For perspective: the poet John Milton was rusticated for quarrelling with his tutor; cartoonist Mark Boxer, then editor of Granta, was rusticated for blasphemy but his sentence was commuted to a week's suspension; journalist Jon Snow was rusticated for being part of a political protest and never returned. And I recall during my time at Cambridge an incident of fairly serious physical violence which was dealt with quietly 'in college' and resulted in rustication - though not for anything like two and a half years. So we are to understand that Holland's sin is to be considered worse than blasphemy (some fifty six times worse at a minimum) and worse than assault and battery, but not as bad as whatever Jon Snow did. (I don't know, but now I'm dying to find out.)

Rustication is unevenly applied, which would make it suspect in any proper court, and this is a particularly wretched example of grumpy affront rather than justice. But the real shame here - and it is a shame, in the sense of something which should make the gut of anyone involved knot itself in a ball - is the decision to stamp on protest. The UK has no specific right to free speech in such a context, which makes it all the more important that universities should champion it. The country is in the midst of a prolonged crisis, and many of our most treasured riches - the NHS, the police service, and, yes, our education system - are under threat. It is entirely appropriate that ministers be challenged on their plans, that the ethos of this government be assailed, tested, and examined in public and by the public.
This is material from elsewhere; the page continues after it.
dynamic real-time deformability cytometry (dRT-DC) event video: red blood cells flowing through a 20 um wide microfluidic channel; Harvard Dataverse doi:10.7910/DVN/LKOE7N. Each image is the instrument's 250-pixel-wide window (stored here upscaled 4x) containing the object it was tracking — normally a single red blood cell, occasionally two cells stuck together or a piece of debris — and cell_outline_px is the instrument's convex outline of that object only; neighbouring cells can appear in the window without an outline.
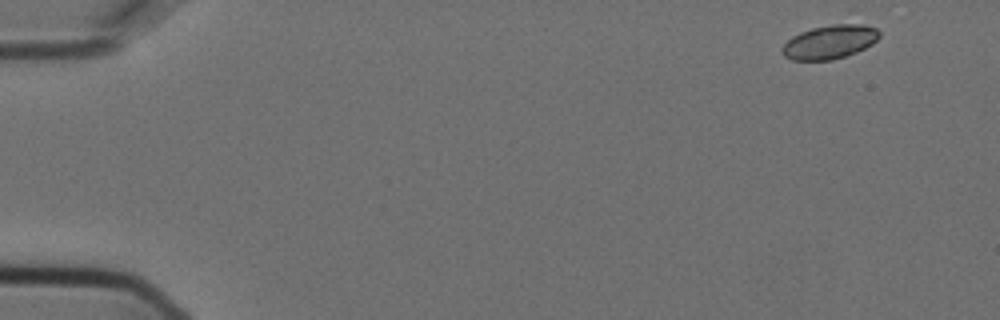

What Cambridge has done here is almost unforgivable: the university has implied that such challenge is frivolous, that it does not merit respect or protection, that it's the sort of thing only silly children do and for which they are sternly punished. It's actually not important now if Holland successfully appeals or is in some way granted clemency. It's done. The message is that protest is considered bad behaviour.

Here's what I think Cambridge should have said:

"Cambridge University regrets that David Willets felt unable to continue his appearance, and reminds all members of the community that free discussion is the beating heart of academic inquiry and the search for knowledge. At the same time, however, the university accepts that Mr Holland acted in good conscience and out of a desire to contest Mr Willets' perceptions and those of the government he represents. The stating of a passionately held viewpoint is not grounds for punishment by an educational institution, and ministers in government must expect and accept that their actions and policies will arouse opposition. The university therefore considers this matter as being between government and citizen, and celebrates the persistence of the vigorous and informed public sphere which is key to a thriving representative democracy."

If they'd managed something like that, I'd be proud to be an alumnus. Right now I just wish I'd gone to Warwick - even if the library was full of newts.